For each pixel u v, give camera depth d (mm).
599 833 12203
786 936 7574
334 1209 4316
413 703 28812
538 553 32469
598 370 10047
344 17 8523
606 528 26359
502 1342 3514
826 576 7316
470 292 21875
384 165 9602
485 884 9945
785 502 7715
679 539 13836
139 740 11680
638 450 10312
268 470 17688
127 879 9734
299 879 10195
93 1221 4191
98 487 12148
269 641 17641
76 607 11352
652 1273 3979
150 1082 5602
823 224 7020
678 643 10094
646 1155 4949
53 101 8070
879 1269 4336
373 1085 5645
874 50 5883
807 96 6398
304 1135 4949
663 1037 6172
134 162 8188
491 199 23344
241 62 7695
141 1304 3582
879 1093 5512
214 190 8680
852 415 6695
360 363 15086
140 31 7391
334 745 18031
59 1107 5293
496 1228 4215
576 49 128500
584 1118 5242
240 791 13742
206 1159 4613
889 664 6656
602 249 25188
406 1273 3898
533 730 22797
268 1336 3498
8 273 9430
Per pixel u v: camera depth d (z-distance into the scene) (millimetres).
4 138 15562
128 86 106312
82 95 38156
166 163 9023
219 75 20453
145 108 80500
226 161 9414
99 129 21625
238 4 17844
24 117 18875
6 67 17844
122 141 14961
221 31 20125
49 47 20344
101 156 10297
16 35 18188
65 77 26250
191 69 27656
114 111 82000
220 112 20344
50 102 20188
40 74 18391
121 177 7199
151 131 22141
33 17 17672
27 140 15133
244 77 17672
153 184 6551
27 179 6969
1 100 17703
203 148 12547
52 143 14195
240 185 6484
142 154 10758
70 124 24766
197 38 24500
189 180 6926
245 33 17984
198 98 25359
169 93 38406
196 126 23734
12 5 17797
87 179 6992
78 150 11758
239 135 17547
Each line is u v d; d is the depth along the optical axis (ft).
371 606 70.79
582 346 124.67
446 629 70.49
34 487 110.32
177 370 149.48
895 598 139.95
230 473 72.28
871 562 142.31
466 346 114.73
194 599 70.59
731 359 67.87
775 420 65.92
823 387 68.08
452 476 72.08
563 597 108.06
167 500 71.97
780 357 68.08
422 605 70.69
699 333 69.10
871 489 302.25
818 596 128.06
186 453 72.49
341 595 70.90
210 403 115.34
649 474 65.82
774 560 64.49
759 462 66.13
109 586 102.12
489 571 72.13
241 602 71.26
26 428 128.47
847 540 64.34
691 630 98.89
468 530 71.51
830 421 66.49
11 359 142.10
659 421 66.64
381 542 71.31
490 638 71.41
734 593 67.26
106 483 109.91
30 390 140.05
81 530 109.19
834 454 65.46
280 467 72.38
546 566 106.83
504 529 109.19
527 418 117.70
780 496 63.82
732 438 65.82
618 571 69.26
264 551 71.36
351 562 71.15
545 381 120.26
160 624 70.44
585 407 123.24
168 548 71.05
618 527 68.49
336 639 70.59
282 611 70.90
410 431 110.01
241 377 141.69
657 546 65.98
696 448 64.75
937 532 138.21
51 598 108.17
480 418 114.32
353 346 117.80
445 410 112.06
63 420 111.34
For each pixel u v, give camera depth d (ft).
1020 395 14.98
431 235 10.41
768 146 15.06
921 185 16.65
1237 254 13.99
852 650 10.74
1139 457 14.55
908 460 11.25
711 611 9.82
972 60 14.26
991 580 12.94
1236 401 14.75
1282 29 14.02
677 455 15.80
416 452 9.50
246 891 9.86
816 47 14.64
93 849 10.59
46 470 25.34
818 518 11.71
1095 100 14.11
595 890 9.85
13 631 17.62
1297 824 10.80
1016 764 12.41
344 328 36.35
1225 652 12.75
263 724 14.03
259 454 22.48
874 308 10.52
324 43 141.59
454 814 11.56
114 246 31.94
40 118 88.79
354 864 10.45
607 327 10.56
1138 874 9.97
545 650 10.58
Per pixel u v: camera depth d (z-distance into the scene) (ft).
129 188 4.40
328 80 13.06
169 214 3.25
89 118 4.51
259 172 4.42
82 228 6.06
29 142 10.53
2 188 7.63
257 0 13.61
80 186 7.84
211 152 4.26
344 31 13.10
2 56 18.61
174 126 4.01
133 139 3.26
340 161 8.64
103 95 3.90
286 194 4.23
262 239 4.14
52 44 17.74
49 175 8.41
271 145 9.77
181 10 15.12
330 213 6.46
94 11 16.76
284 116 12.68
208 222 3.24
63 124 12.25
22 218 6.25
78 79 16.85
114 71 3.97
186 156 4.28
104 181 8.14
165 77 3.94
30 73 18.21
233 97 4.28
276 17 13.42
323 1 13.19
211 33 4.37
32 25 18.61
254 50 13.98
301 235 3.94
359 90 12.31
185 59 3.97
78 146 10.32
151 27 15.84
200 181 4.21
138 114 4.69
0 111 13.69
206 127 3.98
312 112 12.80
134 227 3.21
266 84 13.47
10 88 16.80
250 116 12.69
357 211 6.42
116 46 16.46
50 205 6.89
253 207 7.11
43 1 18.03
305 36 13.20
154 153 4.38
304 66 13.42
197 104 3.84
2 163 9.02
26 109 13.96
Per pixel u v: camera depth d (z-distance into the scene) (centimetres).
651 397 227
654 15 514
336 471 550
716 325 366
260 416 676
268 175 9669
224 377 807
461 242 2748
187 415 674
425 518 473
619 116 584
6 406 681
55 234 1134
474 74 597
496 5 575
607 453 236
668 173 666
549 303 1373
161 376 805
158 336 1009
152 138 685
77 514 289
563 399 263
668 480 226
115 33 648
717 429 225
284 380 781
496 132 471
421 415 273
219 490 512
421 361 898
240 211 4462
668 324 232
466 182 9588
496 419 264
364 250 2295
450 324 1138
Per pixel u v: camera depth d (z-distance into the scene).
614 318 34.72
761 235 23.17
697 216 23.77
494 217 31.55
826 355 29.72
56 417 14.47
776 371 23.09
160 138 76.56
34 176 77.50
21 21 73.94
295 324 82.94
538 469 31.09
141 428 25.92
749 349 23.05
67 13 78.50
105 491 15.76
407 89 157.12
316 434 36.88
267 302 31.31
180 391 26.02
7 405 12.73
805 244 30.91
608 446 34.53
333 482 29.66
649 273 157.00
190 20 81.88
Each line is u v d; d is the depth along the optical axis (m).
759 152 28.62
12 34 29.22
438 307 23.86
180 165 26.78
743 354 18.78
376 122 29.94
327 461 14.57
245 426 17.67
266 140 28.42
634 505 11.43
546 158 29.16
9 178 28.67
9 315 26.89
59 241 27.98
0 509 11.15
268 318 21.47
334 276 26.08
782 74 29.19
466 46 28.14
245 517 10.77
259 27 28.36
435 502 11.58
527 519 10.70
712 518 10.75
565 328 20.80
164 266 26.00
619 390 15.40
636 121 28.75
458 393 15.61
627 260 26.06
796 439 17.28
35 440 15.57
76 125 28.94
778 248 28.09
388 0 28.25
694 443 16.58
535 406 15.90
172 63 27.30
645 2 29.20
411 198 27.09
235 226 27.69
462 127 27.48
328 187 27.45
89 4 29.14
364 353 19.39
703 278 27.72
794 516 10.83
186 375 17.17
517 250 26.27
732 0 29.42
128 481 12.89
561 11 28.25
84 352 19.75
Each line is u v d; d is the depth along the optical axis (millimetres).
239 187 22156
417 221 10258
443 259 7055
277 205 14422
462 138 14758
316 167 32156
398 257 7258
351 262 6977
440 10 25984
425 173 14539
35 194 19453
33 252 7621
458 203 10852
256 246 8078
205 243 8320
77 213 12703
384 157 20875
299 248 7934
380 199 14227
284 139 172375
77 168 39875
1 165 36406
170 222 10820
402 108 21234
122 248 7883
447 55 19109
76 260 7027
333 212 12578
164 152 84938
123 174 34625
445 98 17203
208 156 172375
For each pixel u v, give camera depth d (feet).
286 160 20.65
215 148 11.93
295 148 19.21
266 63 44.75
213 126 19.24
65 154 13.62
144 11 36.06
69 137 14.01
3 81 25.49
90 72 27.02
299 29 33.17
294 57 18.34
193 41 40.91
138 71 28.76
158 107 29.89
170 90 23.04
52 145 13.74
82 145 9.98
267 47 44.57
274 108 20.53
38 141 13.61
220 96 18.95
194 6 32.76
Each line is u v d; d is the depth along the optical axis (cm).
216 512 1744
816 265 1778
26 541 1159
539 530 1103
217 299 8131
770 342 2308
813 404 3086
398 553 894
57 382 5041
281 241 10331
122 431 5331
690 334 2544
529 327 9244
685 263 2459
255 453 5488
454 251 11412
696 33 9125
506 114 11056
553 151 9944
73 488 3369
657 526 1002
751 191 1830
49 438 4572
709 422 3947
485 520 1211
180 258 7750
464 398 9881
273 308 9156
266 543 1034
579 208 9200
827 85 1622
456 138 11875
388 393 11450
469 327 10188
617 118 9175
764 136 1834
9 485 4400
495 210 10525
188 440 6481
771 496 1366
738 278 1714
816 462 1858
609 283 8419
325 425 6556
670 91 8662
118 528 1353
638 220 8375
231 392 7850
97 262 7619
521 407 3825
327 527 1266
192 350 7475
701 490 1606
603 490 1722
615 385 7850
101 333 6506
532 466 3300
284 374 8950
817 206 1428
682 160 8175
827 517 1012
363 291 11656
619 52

**TASK PROMPT**
Would you print, exactly as written, every line above from the one holding "282 611 70.90" through the one holding "286 194 4.23", with both included and no other lines?

**EXERCISE RESULT**
282 611 70.90
410 431 110.01
241 377 141.69
657 546 65.98
696 448 64.75
937 532 138.21
51 598 108.17
480 418 114.32
353 346 117.80
445 410 112.06
63 420 111.34
For each pixel u v, give camera depth d (ft).
1020 395 14.98
431 235 10.41
768 146 15.06
921 185 16.65
1237 254 13.99
852 650 10.74
1139 457 14.55
908 460 11.25
711 611 9.82
972 60 14.26
991 580 12.94
1236 401 14.75
1282 29 14.02
677 455 15.80
416 452 9.50
246 891 9.86
816 47 14.64
93 849 10.59
46 470 25.34
818 518 11.71
1095 100 14.11
595 890 9.85
13 631 17.62
1297 824 10.80
1016 764 12.41
344 328 36.35
1225 652 12.75
263 724 14.03
259 454 22.48
874 308 10.52
324 43 141.59
454 814 11.56
114 246 31.94
40 118 88.79
354 864 10.45
607 327 10.56
1138 874 9.97
545 650 10.58
Per pixel u v: camera depth d (z-distance into the scene) (ft).
129 188 4.40
328 80 13.06
169 214 3.25
89 118 4.51
259 172 4.42
82 228 6.06
29 142 10.53
2 188 7.63
257 0 13.61
80 186 7.84
211 152 4.26
344 31 13.10
2 56 18.61
174 126 4.01
133 139 3.26
340 161 8.64
103 95 3.90
286 194 4.23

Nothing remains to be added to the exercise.